Evaluating the effects of adaptively presenting worked examples, erroneous examples and problem solving in a constraint-based tutor.
Thesis DisciplineComputer Science
Degree GrantorUniversity of Canterbury
Degree NameDoctor of Philosophy
Learning from Problem Solving (PS), Worked Examples (WE) and Erroneous Examples (ErrEx) have all been proven to be effective learning strategies in Intelligent Tutoring Systems. A worked example consists of a problem statement, its solution, and additional explanations, and therefore provides a high level of assistance to students. Many studies have shown the benefits of learning from WEs and PS in ITSs.

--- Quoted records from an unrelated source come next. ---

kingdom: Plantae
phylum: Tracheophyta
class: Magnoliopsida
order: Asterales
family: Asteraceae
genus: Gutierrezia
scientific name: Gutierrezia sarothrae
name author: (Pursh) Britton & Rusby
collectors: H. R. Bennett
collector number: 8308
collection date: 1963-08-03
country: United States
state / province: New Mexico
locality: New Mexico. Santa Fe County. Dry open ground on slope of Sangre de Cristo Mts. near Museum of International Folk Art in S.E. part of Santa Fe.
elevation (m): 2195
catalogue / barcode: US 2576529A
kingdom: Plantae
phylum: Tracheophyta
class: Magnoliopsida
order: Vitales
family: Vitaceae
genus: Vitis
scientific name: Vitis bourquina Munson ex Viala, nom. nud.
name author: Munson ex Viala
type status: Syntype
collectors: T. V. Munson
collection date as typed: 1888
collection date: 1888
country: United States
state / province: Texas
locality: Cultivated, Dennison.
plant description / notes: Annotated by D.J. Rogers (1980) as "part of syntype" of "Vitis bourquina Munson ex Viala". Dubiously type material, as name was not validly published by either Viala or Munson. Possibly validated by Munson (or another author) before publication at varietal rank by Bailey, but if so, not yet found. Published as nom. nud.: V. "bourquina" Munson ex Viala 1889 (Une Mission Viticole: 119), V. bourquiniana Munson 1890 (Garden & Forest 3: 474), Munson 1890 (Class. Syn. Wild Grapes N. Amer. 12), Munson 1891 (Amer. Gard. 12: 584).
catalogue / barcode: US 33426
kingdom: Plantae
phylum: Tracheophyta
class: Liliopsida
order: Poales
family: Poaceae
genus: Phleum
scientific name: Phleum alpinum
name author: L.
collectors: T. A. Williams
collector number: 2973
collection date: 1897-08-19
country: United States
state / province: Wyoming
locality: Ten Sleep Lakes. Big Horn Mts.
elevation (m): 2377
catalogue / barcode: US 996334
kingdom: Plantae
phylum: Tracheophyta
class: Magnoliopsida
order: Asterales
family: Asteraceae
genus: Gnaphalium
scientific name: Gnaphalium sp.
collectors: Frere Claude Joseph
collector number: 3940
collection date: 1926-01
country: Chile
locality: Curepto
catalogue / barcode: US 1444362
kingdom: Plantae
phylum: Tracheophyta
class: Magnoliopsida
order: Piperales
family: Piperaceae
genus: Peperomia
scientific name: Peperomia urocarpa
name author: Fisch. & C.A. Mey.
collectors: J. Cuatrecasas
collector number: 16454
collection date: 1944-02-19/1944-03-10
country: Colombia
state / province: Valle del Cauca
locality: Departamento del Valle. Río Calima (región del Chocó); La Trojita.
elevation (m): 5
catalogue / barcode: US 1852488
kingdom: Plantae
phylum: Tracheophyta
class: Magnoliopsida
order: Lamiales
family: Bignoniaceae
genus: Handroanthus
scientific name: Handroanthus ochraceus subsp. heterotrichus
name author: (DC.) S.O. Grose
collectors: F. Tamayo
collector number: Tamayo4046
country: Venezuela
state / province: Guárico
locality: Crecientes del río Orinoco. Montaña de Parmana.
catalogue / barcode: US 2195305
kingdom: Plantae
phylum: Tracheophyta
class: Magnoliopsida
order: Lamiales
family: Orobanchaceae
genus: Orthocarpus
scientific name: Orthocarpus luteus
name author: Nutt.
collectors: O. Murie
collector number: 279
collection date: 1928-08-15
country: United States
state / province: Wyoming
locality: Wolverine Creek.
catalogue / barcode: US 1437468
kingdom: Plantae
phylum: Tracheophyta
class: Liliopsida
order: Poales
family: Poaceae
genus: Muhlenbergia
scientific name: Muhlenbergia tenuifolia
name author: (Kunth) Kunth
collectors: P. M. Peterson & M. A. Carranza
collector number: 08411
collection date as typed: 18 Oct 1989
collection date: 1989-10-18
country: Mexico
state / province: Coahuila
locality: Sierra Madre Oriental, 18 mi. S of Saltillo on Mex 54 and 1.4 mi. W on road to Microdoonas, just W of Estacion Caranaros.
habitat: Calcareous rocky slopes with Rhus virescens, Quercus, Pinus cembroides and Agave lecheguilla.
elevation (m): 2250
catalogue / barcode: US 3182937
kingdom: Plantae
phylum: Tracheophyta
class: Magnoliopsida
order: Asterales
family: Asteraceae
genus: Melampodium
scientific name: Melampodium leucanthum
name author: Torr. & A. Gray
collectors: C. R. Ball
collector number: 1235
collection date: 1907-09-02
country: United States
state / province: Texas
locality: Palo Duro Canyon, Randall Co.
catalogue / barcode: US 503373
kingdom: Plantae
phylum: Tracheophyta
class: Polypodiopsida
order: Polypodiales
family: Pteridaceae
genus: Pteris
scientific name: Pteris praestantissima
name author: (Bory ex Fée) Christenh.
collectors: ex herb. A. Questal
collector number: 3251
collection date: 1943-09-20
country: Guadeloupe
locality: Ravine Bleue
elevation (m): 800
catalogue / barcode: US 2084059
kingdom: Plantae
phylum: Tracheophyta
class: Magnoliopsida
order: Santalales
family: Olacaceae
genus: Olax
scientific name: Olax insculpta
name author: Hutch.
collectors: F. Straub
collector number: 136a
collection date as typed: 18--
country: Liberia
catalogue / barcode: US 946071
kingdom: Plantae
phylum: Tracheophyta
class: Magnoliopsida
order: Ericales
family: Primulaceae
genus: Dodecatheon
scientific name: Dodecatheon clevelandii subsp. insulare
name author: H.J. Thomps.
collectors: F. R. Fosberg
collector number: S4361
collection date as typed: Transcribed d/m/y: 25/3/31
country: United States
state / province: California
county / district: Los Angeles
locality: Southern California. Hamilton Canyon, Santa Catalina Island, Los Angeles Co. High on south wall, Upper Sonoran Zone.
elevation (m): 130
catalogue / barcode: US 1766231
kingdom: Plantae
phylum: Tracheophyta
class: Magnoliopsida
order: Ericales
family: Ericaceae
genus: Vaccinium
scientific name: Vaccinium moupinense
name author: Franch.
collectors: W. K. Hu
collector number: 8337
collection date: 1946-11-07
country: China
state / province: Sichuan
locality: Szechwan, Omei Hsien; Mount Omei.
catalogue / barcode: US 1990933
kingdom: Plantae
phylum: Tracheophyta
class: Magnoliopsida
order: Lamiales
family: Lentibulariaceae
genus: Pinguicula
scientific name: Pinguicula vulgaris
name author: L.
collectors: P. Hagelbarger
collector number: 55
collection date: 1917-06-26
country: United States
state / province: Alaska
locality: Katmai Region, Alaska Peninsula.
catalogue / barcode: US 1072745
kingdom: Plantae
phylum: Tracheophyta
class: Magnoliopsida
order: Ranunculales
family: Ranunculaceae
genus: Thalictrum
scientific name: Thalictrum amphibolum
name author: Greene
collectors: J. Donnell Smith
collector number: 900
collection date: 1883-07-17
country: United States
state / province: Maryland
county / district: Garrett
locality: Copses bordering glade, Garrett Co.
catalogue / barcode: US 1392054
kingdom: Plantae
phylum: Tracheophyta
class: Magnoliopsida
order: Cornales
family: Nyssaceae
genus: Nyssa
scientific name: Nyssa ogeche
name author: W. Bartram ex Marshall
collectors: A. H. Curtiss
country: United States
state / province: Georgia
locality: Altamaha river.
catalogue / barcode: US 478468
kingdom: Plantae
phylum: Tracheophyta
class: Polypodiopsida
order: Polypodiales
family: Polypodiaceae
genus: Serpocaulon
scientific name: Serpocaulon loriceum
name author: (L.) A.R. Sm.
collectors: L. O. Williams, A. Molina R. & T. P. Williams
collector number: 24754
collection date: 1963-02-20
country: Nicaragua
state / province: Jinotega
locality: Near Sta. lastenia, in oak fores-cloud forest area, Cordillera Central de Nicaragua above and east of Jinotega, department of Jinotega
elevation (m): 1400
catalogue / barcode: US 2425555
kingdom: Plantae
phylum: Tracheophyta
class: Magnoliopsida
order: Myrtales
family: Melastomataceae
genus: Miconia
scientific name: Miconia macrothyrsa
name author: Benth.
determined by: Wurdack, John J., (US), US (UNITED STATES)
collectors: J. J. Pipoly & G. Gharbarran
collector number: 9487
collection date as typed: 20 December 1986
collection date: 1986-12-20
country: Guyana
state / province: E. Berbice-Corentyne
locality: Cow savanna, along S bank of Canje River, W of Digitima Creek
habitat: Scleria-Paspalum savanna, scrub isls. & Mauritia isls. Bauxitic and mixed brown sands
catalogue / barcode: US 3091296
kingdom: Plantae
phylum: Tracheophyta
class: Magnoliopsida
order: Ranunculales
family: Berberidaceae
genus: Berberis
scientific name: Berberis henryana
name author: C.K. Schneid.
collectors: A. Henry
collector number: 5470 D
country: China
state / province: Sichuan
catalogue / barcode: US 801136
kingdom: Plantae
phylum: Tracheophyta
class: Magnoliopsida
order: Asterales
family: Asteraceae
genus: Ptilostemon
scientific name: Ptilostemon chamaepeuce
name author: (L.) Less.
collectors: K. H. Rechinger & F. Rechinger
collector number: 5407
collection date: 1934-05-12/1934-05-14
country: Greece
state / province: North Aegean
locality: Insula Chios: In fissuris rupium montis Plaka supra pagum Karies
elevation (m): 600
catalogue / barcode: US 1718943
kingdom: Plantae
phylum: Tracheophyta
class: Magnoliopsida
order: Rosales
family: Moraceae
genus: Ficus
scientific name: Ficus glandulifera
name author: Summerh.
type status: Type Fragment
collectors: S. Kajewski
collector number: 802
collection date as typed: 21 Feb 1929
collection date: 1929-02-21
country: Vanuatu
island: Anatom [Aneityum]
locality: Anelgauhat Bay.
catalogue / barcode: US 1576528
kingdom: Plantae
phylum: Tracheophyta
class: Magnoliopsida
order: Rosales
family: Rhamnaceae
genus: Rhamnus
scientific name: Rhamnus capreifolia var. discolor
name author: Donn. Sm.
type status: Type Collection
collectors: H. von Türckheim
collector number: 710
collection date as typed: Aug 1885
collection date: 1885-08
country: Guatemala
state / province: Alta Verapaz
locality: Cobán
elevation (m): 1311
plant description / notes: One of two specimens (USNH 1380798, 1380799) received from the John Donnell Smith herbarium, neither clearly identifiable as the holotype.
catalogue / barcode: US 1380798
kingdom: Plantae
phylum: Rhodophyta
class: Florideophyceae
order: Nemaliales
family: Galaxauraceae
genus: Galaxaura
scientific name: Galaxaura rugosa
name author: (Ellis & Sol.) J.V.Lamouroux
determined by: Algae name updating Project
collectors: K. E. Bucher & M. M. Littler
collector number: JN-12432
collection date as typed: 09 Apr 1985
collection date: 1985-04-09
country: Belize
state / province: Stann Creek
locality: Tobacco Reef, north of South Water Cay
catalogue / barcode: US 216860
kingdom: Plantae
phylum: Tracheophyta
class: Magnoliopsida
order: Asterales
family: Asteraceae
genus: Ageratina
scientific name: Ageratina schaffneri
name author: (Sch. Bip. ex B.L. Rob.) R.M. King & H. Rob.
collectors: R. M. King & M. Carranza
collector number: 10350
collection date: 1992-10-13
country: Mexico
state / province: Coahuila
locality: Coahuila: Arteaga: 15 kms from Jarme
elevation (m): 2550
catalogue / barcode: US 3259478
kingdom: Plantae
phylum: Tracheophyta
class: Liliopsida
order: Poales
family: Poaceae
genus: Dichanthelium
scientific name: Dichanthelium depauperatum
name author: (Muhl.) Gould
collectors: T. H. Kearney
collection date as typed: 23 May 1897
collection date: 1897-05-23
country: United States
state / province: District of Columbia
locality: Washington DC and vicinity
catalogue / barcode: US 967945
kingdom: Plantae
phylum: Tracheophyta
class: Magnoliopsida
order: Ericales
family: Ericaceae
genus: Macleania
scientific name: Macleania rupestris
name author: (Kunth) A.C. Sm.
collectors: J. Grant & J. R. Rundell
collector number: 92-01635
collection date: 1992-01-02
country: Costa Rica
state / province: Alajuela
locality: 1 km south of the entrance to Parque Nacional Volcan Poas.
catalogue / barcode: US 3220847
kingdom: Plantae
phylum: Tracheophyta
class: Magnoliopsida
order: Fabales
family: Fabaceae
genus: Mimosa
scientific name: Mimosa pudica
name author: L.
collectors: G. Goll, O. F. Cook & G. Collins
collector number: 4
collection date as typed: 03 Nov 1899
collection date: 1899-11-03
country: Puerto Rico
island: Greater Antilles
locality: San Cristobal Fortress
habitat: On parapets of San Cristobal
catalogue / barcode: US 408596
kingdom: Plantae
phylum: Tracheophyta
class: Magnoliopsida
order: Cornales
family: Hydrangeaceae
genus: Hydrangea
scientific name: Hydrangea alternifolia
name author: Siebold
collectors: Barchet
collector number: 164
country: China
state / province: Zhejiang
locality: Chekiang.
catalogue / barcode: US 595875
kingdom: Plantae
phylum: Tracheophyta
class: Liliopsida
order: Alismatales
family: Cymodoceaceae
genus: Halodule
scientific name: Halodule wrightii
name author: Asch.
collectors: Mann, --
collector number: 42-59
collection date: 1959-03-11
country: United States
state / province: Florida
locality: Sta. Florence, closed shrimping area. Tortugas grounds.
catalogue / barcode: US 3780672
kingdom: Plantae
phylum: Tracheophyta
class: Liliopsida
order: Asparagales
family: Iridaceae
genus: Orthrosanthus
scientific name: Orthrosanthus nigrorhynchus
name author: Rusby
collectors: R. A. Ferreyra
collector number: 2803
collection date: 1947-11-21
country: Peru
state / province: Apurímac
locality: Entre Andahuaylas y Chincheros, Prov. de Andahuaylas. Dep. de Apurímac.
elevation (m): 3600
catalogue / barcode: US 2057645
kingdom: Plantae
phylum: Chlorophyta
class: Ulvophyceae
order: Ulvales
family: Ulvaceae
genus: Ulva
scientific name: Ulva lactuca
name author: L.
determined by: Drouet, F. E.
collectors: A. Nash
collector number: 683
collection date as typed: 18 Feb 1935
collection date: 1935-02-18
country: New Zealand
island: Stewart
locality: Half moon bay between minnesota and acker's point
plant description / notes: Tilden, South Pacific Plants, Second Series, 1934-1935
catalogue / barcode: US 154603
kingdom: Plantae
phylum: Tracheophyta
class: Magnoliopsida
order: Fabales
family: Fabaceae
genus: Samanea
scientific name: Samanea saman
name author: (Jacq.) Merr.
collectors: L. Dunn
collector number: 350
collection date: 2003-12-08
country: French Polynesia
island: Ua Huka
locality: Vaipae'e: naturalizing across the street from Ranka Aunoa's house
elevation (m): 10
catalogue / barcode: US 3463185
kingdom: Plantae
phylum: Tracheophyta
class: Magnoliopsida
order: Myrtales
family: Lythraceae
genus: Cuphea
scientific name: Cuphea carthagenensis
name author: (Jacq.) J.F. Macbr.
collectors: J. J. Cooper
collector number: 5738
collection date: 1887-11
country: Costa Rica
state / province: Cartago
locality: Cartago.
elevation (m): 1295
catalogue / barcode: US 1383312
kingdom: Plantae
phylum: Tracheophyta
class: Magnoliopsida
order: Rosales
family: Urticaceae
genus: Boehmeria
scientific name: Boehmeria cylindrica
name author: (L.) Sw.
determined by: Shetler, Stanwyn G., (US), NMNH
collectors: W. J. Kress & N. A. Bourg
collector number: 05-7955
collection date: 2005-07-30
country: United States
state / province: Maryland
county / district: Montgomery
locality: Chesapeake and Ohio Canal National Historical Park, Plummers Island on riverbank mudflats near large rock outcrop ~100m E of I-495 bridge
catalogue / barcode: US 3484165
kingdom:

An erroneous example (ErrEx) presents an incorrect solution and requires students to find and correct errors, therefore helping the student to solve problems. Erroneous examples may also help students become better at evaluating problem solutions. In this project, we aim to investigate how to maximize learning by adaptively providing learning activities for students based on their performance in the domain of Structured Query Language (SQL). The project was conducted in the context of SQL-Tutor, which is a constraint-based tutor that teaches SQL.
A series of studies conducted during the project produced promising results. Our first study demonstrated that a fixed sequence of WE/PS pairs and ErrEx/PS pairs (WPEP) resulted in improved problem solving and that it also benefitted students with different levels of prior SQL knowledge. We then introduced an adaptive strategy in the second study, which decided what learning activities (WE, ErrEx with one or two errors, or PS) to provide to the student based on his/her performance on problem solving. We found that students who studied with the adaptive strategy improved their post-test scores on conceptual, procedural, and debugging questions (i.e., analyzing the solution, explaining the errors, and then making appropriate corrections) with significantly fewer learning activities. The final study compared the enhanced adaptive strategy to the self-selection strategy, as well as compared the enhanced adaptive strategy to the original adaptive strategy from the second study. The results show that the enhanced adaptive strategy is superior to the self-selection strategy. However, the original adaptive strategy was the better choice compared to the enhanced adaptive strategy, for students with varying levels of prior knowledge.